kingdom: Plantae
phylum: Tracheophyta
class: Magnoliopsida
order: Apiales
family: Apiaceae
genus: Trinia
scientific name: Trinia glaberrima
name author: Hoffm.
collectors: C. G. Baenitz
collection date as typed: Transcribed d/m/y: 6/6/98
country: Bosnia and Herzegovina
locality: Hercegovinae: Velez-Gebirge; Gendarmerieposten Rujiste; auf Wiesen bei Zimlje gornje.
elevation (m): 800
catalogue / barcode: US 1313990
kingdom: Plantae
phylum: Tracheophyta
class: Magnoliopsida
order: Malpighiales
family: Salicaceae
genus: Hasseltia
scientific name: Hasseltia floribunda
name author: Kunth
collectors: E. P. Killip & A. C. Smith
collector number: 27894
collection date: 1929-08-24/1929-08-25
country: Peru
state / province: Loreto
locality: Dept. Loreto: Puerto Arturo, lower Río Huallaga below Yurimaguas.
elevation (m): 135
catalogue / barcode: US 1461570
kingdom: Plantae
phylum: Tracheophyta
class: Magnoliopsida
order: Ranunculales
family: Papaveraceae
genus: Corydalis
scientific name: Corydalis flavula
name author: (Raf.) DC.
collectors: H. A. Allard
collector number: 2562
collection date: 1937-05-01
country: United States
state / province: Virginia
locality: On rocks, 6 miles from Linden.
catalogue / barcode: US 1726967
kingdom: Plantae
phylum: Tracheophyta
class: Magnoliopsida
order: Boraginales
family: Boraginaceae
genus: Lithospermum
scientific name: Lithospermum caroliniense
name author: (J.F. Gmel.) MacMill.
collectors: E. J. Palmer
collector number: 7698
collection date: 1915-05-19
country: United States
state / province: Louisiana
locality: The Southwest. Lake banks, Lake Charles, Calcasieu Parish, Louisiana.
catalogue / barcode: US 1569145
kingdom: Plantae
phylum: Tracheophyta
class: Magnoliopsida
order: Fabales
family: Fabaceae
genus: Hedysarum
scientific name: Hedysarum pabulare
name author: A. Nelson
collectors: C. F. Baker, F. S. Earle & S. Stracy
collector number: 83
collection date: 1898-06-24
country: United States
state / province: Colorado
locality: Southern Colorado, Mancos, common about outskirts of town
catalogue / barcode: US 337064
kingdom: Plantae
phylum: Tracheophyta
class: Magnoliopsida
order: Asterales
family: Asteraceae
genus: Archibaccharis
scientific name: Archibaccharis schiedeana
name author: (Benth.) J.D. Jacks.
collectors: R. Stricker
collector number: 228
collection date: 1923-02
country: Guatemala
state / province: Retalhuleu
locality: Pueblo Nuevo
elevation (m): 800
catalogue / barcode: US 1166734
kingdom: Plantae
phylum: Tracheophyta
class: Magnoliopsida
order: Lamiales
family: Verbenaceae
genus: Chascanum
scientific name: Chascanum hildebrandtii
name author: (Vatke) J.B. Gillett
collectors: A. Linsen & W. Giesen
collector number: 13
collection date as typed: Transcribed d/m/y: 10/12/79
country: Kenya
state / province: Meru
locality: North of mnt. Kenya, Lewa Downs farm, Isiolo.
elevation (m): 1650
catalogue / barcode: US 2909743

========================

Can you express every line of the items above as a JSON list of strings, one string per line, with blank lines left out?

[
  "kingdom: Plantae",
  "phylum: Tracheophyta",
  "class: Magnoliopsida",
  "order: Apiales",
  "family: Apiaceae",
  "genus: Trinia",
  "scientific name: Trinia glaberrima",
  "name author: Hoffm.",
  "collectors: C. G. Baenitz",
  "collection date as typed: Transcribed d/m/y: 6/6/98",
  "country: Bosnia and Herzegovina",
  "locality: Hercegovinae: Velez-Gebirge; Gendarmerieposten Rujiste; auf Wiesen bei Zimlje gornje.",
  "elevation (m): 800",
  "catalogue / barcode: US 1313990",
  "kingdom: Plantae",
  "phylum: Tracheophyta",
  "class: Magnoliopsida",
  "order: Malpighiales",
  "family: Salicaceae",
  "genus: Hasseltia",
  "scientific name: Hasseltia floribunda",
  "name author: Kunth",
  "collectors: E. P. Killip & A. C. Smith",
  "collector number: 27894",
  "collection date: 1929-08-24/1929-08-25",
  "country: Peru",
  "state / province: Loreto",
  "locality: Dept. Loreto: Puerto Arturo, lower Río Huallaga below Yurimaguas.",
  "elevation (m): 135",
  "catalogue / barcode: US 1461570",
  "kingdom: Plantae",
  "phylum: Tracheophyta",
  "class: Magnoliopsida",
  "order: Ranunculales",
  "family: Papaveraceae",
  "genus: Corydalis",
  "scientific name: Corydalis flavula",
  "name author: (Raf.) DC.",
  "collectors: H. A. Allard",
  "collector number: 2562",
  "collection date: 1937-05-01",
  "country: United States",
  "state / province: Virginia",
  "locality: On rocks, 6 miles from Linden.",
  "catalogue / barcode: US 1726967",
  "kingdom: Plantae",
  "phylum: Tracheophyta",
  "class: Magnoliopsida",
  "order: Boraginales",
  "family: Boraginaceae",
  "genus: Lithospermum",
  "scientific name: Lithospermum caroliniense",
  "name author: (J.F. Gmel.) MacMill.",
  "collectors: E. J. Palmer",
  "collector number: 7698",
  "collection date: 1915-05-19",
  "country: United States",
  "state / province: Louisiana",
  "locality: The Southwest. Lake banks, Lake Charles, Calcasieu Parish, Louisiana.",
  "catalogue / barcode: US 1569145",
  "kingdom: Plantae",
  "phylum: Tracheophyta",
  "class: Magnoliopsida",
  "order: Fabales",
  "family: Fabaceae",
  "genus: Hedysarum",
  "scientific name: Hedysarum pabulare",
  "name author: A. Nelson",
  "collectors: C. F. Baker, F. S. Earle & S. Stracy",
  "collector number: 83",
  "collection date: 1898-06-24",
  "country: United States",
  "state / province: Colorado",
  "locality: Southern Colorado, Mancos, common about outskirts of town",
  "catalogue / barcode: US 337064",
  "kingdom: Plantae",
  "phylum: Tracheophyta",
  "class: Magnoliopsida",
  "order: Asterales",
  "family: Asteraceae",
  "genus: Archibaccharis",
  "scientific name: Archibaccharis schiedeana",
  "name author: (Benth.) J.D. Jacks.",
  "collectors: R. Stricker",
  "collector number: 228",
  "collection date: 1923-02",
  "country: Guatemala",
  "state / province: Retalhuleu",
  "locality: Pueblo Nuevo",
  "elevation (m): 800",
  "catalogue / barcode: US 1166734",
  "kingdom: Plantae",
  "phylum: Tracheophyta",
  "class: Magnoliopsida",
  "order: Lamiales",
  "family: Verbenaceae",
  "genus: Chascanum",
  "scientific name: Chascanum hildebrandtii",
  "name author: (Vatke) J.B. Gillett",
  "collectors: A. Linsen & W. Giesen",
  "collector number: 13",
  "collection date as typed: Transcribed d/m/y: 10/12/79",
  "country: Kenya",
  "state / province: Meru",
  "locality: North of mnt. Kenya, Lewa Downs farm, Isiolo.",
  "elevation (m): 1650",
  "catalogue / barcode: US 2909743"
]